Comparison between ML & Python class objects :
Tabular data in ML:
Each row is an instance.
Its characteristics are features and can be put under a matrix form.
In linear regression terms, features are explicative variables.
Python class objects:
class Car:
def __init__(self, year, make, mileage, fuel, price):
self.year = year
self.make = make
self.mileage = mileage
self.fuel = fuel
self.price = price
c1 = Car(1995, “GAZ”, 200000, 6.5, 15000)
c2 = Car(1980, “VAZ”, 100000, 7.8, 22000)To make the parallel with the features of the matrix and tabular data, here the characteristics are the attributes of the Car class.
And c1 and c2 are also instances of the Car class and have arguments that differentiate them and occupy a different memory space.
Why ML spam-filters have replaced Rule-based systems?
For the rule-based system which is in fact a programme, the developer will notice that the spams have certain similar patterns such as:
words in the title
patterns in the sender’s name, the email’s body, and other parts of the email.
He will therefore write rules, always more rules as he receives emails.
The problem is that the spammers will adapt, seeing that their target is not reached, and change rules in their emails.
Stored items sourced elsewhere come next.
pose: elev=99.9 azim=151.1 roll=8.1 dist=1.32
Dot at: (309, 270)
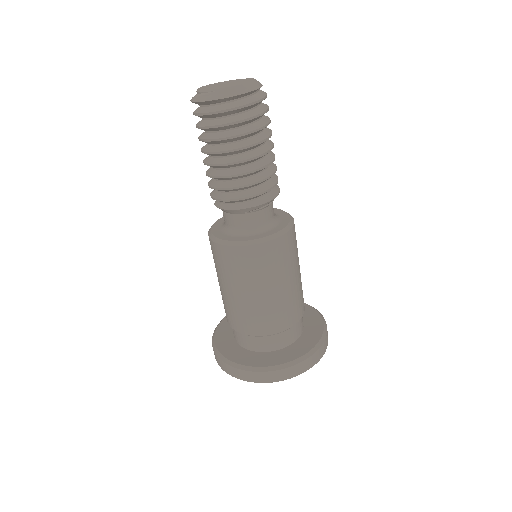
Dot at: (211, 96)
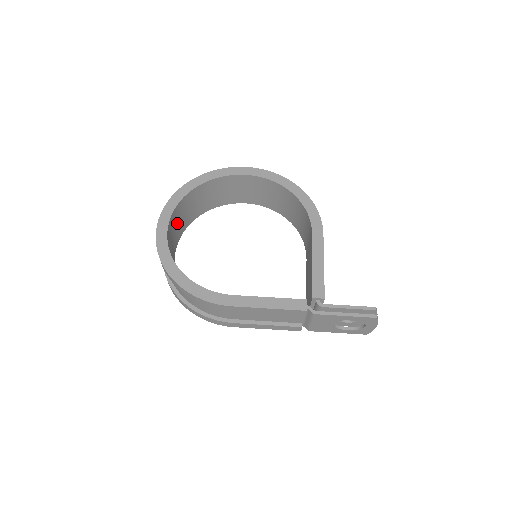
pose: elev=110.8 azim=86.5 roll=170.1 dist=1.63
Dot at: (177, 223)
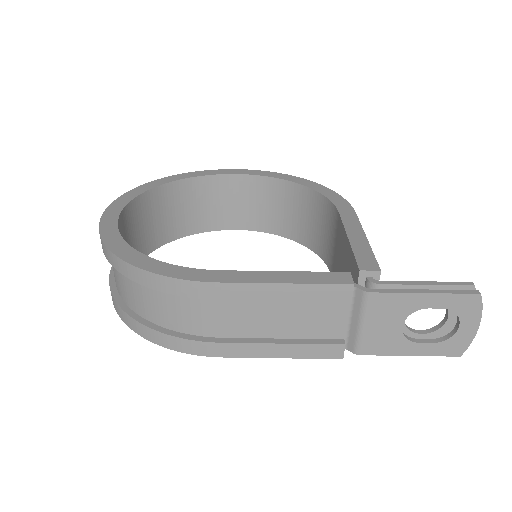
Dot at: (137, 229)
The programmer will therefore also act in reaction and write other rules and his programme will end up becoming unmaintainable and will above all become the slave for life of his rule-based system like Sisyphus pushing his rock in the underworld.
For ML spam filters you will be able to transform all the rules into a binary feature (True:False or 0/1). This is called one-hot encoding.
For each email we will be able to obtain a vector that defines it with binary features:
title length > 10? (True or False) (0/1)
body length > 10? (True or False) (0/1)
description contains “deposit”? (True or False) (0/1)
For example, an email that meets these three rules will have a vector [1,1,1] in a tabular dataset.
Then for all the emails we can build a dataset based on our features:
This can be:
conditions on the title, the body, the signature
words
combinations of words
a mixture of everything
For the target it will be quite simply whether the user pressed “SPAM” or not to determine this email (binary as well).
The model can be trained on all our email instances and the target.
With New instances , the model tempt to predict if it’s spam or not with a number between 0 and 1.
We define a threshold ≥ 0.5 to determine a spam email instance.
Conclusion :
It’s more practical, maintainable and more, it can be automated. You can gradually adapt your system too without more efforts.